PROBLEM DESCRIPTION: Collect every line in the items below that contains the word "evening", and copy each one in full.
↓↓↓
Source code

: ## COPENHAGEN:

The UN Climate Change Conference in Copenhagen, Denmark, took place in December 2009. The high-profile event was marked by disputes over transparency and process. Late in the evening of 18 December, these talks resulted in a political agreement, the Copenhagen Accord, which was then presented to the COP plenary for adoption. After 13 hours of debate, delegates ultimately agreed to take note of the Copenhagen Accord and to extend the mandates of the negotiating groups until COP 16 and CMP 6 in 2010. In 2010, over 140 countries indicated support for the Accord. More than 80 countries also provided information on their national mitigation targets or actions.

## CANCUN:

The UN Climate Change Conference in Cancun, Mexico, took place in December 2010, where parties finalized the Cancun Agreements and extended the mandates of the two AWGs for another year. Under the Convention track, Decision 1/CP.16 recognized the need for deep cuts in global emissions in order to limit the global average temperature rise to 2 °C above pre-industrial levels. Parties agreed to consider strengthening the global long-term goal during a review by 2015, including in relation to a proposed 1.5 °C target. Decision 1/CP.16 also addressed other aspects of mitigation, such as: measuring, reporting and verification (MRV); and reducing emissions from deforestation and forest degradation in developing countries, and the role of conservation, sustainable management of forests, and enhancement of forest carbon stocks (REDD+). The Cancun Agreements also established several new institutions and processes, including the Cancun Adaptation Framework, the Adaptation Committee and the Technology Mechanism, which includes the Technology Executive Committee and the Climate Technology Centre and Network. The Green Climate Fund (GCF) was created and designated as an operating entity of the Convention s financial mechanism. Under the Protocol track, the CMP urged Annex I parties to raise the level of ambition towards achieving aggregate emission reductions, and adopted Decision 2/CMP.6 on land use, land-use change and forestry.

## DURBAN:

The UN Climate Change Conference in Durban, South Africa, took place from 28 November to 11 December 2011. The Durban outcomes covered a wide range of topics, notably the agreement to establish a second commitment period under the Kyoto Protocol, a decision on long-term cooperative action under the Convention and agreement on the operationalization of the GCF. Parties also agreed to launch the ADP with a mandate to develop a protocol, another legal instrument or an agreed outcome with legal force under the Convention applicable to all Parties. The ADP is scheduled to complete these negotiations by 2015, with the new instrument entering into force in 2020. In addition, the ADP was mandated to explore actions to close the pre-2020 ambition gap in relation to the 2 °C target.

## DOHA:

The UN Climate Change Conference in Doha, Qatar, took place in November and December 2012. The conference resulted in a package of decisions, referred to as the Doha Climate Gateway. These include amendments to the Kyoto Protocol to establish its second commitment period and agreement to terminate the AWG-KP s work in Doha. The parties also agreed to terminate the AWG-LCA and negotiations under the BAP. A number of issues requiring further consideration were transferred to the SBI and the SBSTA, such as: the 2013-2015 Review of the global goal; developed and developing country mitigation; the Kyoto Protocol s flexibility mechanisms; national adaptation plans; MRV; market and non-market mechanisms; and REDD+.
↑↑↑
OUTPUT FOR THIS TASK:
The UN Climate Change Conference in Copenhagen, Denmark, took place in December 2009. The high-profile event was marked by disputes over transparency and process. Late in the evening of 18 December, these talks resulted in a political agreement, the Copenhagen Accord, which was then presented to the COP plenary for adoption. After 13 hours of debate, delegates ultimately agreed to take note of the Copenhagen Accord and to extend the mandates of the negotiating groups until COP 16 and CMP 6 in 2010. In 2010, over 140 countries indicated support for the Accord. More than 80 countries also provided information on their national mitigation targets or actions.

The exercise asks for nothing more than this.